Tardamos diez años para entender esto: la revolución está en jaque por la inseguridad. Esa inseguridad que, antes incluso de ser una realidad fáctica, es un sentimiento; esa inseguridad que antes de ser objetiva, es subjetiva. El pueblo venezolano no solamente está inseguro. El pueblo se siente inseguro. Sentimiento que, en el fondo, tiene que […]
Tardamos diez años para entender esto: la revolución está en jaque por la inseguridad.
Esa inseguridad que, antes incluso de ser una realidad fáctica, es un sentimiento; esa inseguridad que antes de ser objetiva, es subjetiva. El pueblo venezolano no solamente está inseguro. El pueblo se siente inseguro.

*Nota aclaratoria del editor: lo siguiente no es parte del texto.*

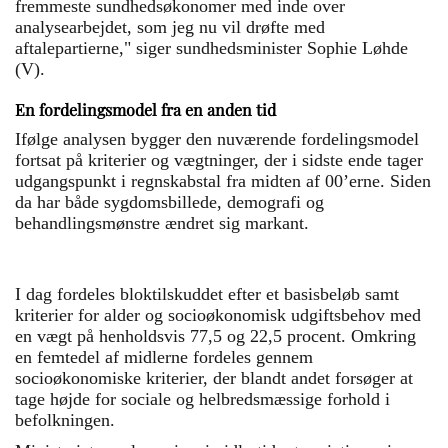
fremmeste sundhedsøkonomer med inde over
analysearbejdet, som jeg nu vil drøfte med
aftalepartierne," siger sundhedsminister Sophie Løhde
(V).
En fordelingsmodel fra en anden tid
Ifølge analysen bygger den nuværende fordelingsmodel
fortsat på kriterier og vægtninger, der i sidste ende tager
udgangspunkt i regnskabstal fra midten af 00’erne. Siden
da har både sygdomsbillede, demografi og
behandlingsmønstre ændret sig markant.
I dag fordeles bloktilskuddet efter et basisbeløb samt
kriterier for alder og socioøkonomisk udgiftsbehov med
en vægt på henholdsvis 77,5 og 22,5 procent. Omkring
en femtedel af midlerne fordeles gennem
socioøkonomiske kriterier, der blandt andet forsøger at
tage højde for sociale og helbredsmæssige forhold i
befolkningen.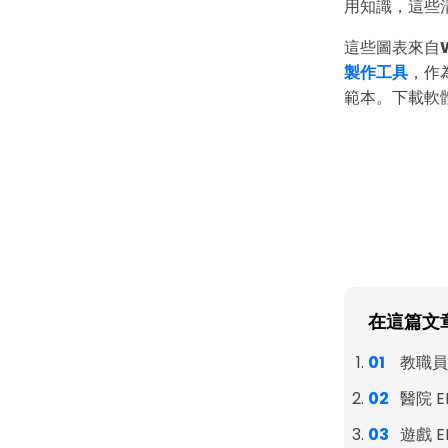
用知識，這些
這些圖表來自
製作工具
，作為
範本。下載軟體
在這篇文
教職員
醫院 E
遊戲 E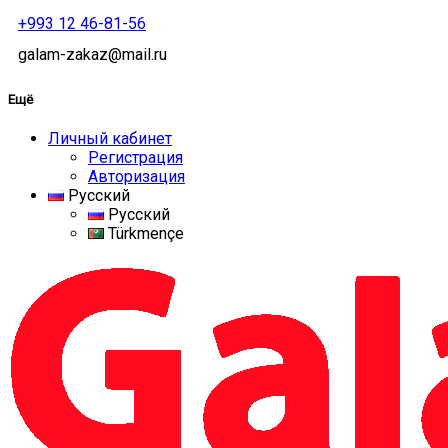
+993 12 46-81-56
galam-zakaz@mail.ru
Ещё
Личный кабинет
Регистрация
Авторизация
Русский
Русский
Türkmençe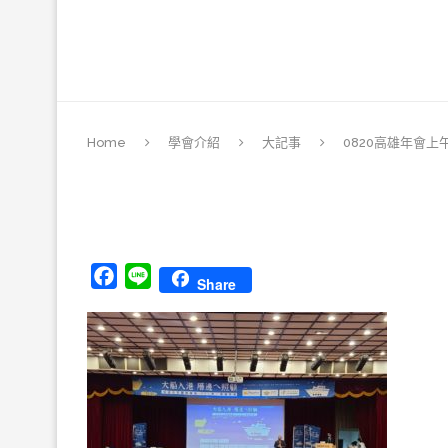
Home
學會介紹
大記事
0820高雄年會上午
Facebook
Line
Share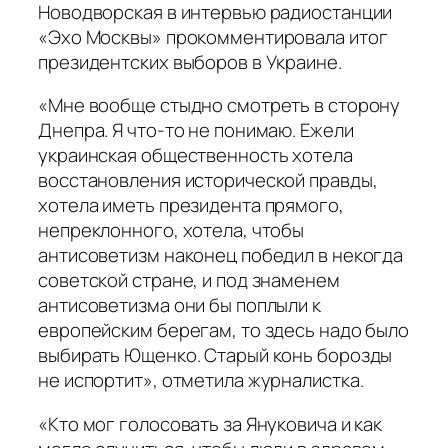
Новодворская в интервью радиостанции
«Эхо Москвы» прокомментировала итог
президентских выборов в Украине.
«Мне вообще стыдно смотреть в сторону
Днепра. Я что-то не понимаю. Ежели
украинская общественность хотела
восстановления исторической правды,
хотела иметь президента прямого,
непреклонного, хотела, чтобы
антисоветизм наконец победил в некогда
советской стране, и под знаменем
антисоветизма они бы поплыли к
европейским берегам, то здесь надо было
выбирать Ющенко. Старый конь борозды
не испортит», отметила журналистка.
«Кто мог голосовать за Януковича и как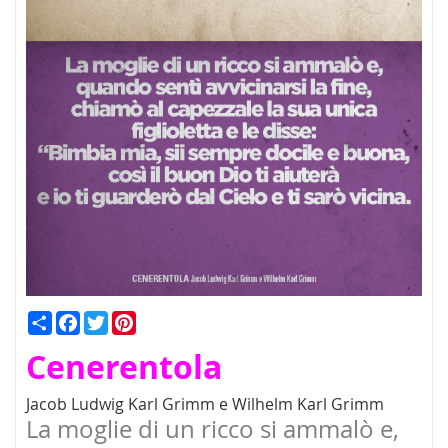
Condividi
Facebook
Twitter
Pinterest
Cenerentola
Jacob Ludwig Karl Grimm e Wilhelm Karl Grimm
La moglie di un ricco si ammalò e,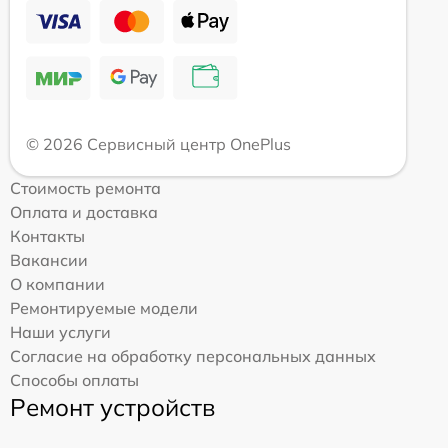
© 2026 Сервисный центр OnePlus
Стоимость ремонта
Оплата и доставка
Контакты
Вакансии
О компании
Ремонтируемые модели
Наши услуги
Согласие на обработку персональных данных
Способы оплаты
Ремонт устройств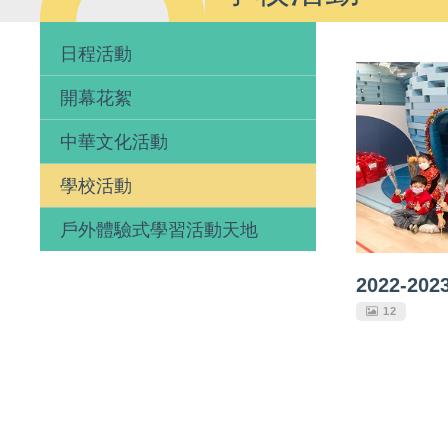
日程活動
開幕花絮
中華文化活動
學校活動
戶外體驗式學習活動天地
2022-2
12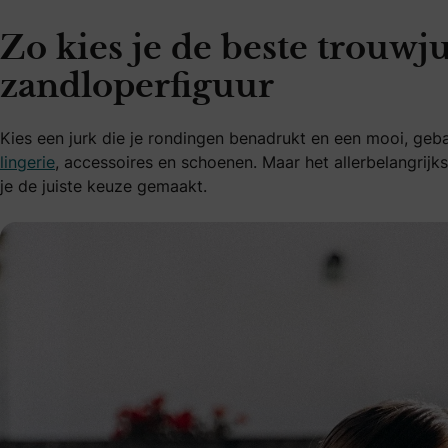
Zo kies je de beste trouwj
zandloperfiguur
Kies een jurk die je rondingen benadrukt en een mooi, gebal
lingerie
, accessoires en schoenen. Maar het allerbelangrijks
je de juiste keuze gemaakt.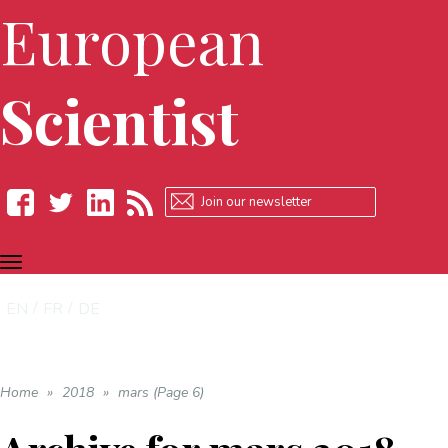
European
Scientist
TOGGLE
Facebook
Twitter
LinkedIn
RSS
NAVIGATION
EN
FR
DE
Home
»
2018
»
mars (Page 6)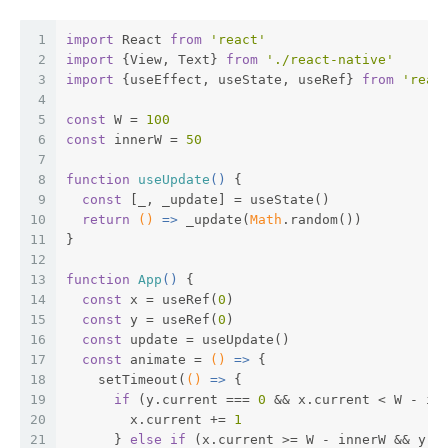
1
import
 React 
from
'react'
2
import
 {View, Text} 
from
'./react-native'
3
import
 {useEffect, useState, useRef} 
from
'reac
4
5
const
 W = 
100
6
const
 innerW = 
50
7
8
function
useUpdate
(
) 
{
9
const
 [_, _update] = useState()
10
return
()
 =>
 _update(
Math
.random())
11
}
12
13
function
App
(
) 
{
14
const
 x = useRef(
0
)
15
const
 y = useRef(
0
)
16
const
 update = useUpdate()
17
const
 animate = 
()
 =>
 {
18
    setTimeout(
()
 =>
 {
19
if
 (y.current === 
0
 && x.current < W - in
20
        x.current += 
1
21
      } 
else
if
 (x.current >= W - innerW && y.c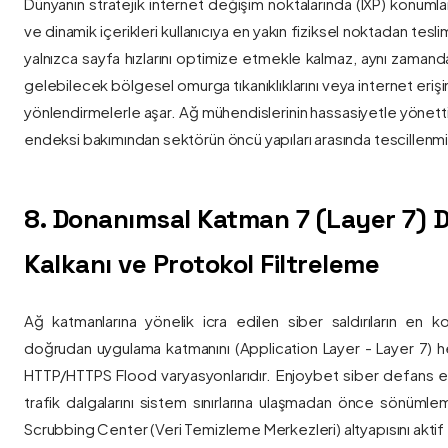
Dünyanın stratejik internet değişim noktalarında (IXP) konumlan
ve dinamik içerikleri kullanıcıya en yakın fiziksel noktadan tesl
yalnızca sayfa hızlarını optimize etmekle kalmaz, aynı zama
gelebilecek bölgesel omurga tıkanıklıklarını veya internet eriş
yönlendirmelerle aşar. Ağ mühendislerinin hassasiyetle yönettiği
endeksi bakımından sektörün öncü yapıları arasında tescillenmiş
8. Donanımsal Katman 7 (Layer 7)
Kalkanı ve Protokol Filtreleme
Ağ katmanlarına yönelik icra edilen siber saldırıların en ko
doğrudan uygulama katmanını (Application Layer - Layer 7) h
HTTP/HTTPS Flood varyasyonlarıdır. Enjoybet siber defans ekip
trafik dalgalarını sistem sınırlarına ulaşmadan önce sönüml
Scrubbing Center (Veri Temizleme Merkezleri) altyapısını aktif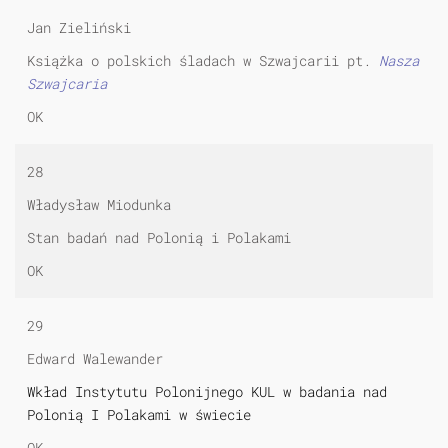
Jan Zieliński
Książka o polskich śladach w Szwajcarii pt.
Nasza
Szwajcaria
OK
28
Władysław Miodunka
Stan badań nad Polonią i Polakami
OK
29
Edward Walewander
Wkład Instytutu Polonijnego KUL w badania nad
Polonią I Polakami w świecie
OK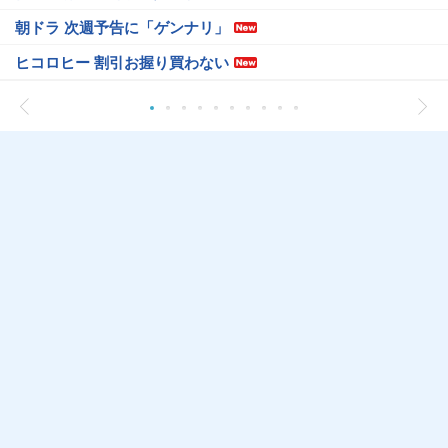
朝ドラ 次週予告に「ゲンナリ」
ヒコロヒー 割引お握り買わない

Sentimiento que, en el fondo, tiene que ver con lo más definitivo, con lo último, con lo inapelable, es decir, con la muerte. Si a analizar vamos, con cordura pero a la vez con determinación, ese sentimiento omnipresente en la sociedad venezolana manifiesta un miedo último: el pueblo venezolano teme morir.
La cuestión de la inseguridad en Venezuela en su definición última tiene que ver mucho con la muerte. Muerte como realidad y solución definitiva. Muerte que no comprende, ni tolera, ni comparte ninguna mediación posible.
Es aquí que se encuentra el drama del Estado venezolano. No cabe duda que el problema de la inseguridad tiene que ver con el problema de la falta de educación; estamos claros que la cuestión de la inseguridad tiene relación con la problemática de la salud, es indudable que la cuestión de la inseguridad está ligada a las carencias de alimentación. Pero un venezolano puede no estar bien educado, estar incluso enfermo o mal alimentado y, no obstante, seguir vivo. Lamentablemente no se puede decir lo mismo de un venezolano asesinado.
Por grotesco que parezca lo anteriormente ejemplificado, tiene mucho que ver con ese sentimiento difuso de inseguridad, que corresponde a la falta de seguridad absoluta de seguir estando vivo. Y de frente al silencio de la muerte, no hay discusión posible.
Aquí surge entonces la inseguridad y su cómplice, el silencio. Nada satisface más al fenómeno de la inseguridad que el silencio por parte de aquel que debería controlarla, el Estado. Y para ser claros y sinceros el silencio del Estado de frente a la inseguridad del ciudadano no tiene otro nombre que impunidad. La impunidad comparte con la muerte el emblema del silencio. Silencio que en último término justifica, protege y autoriza la muerte.
Nos seamos ingenuos, el silencio sobre la inseguridad no la desaparece. Todo lo contrario: la estimula, la acoge, la multiplica. Aunque al parecer en Venezuela ha proliferado un fenómeno, tanto o más peligroso que el mortífero silencio sobre la inseguridad: nos referimos a ese discurso interesado y panfletario sobre la inseguridad, por parte de una derecha que ve en ella un excelente arma para la obtención de votos. Si bien es cierto que el silencio no resuelve la cuestión de la inseguridad, también lo es que un discurso vacío y arrivista sobre ésta no aporta nada. Es más, le quita.
Surge así una necesidad de afrontar la inseguridad, no sólo como hecho, sino también como palabra. La solución del flagelo de la inseguridad no es solo fáctica. Es también discursiva. Entonces, una primera aproximación para abordar el complejo problema en el país, es su discusión.
El socialismo debe empoderarse, no solamente de la seguridad como solución, sino más aún como problema. De no hacerlo estaríamos dejando que una derecha mediática e irresponsable monopolice la discusión sobre la inseguridad. Derecha que por cierto, estuvo en los orígenes de la proliferación del fenómeno en nuestro país.
No cabe duda que las raíces más profundas de la inseguridad en Venezuela se encuentran en políticas, soluciones y respuestas neoliberales, que llevaron al pueblo venezolano en menos de cincuenta años a una desesperanza tal que sólo propició pistolas, robos y corrupción. Si el neoliberalismo fue la causa de la inseguridad, el socialismo debería ser parte de su solución.
Por el momento el saldo es preocupante: una derecha que monopoliza la inseguridad como discurso, un pueblo que la sufre como realidad y, por allá lejos, un Estado sumergido, por ahora, en un extraño silencio maquillado de impunidad.
Tardamos diez años para entenderlo: la revolución está en jaque por la inseguridad.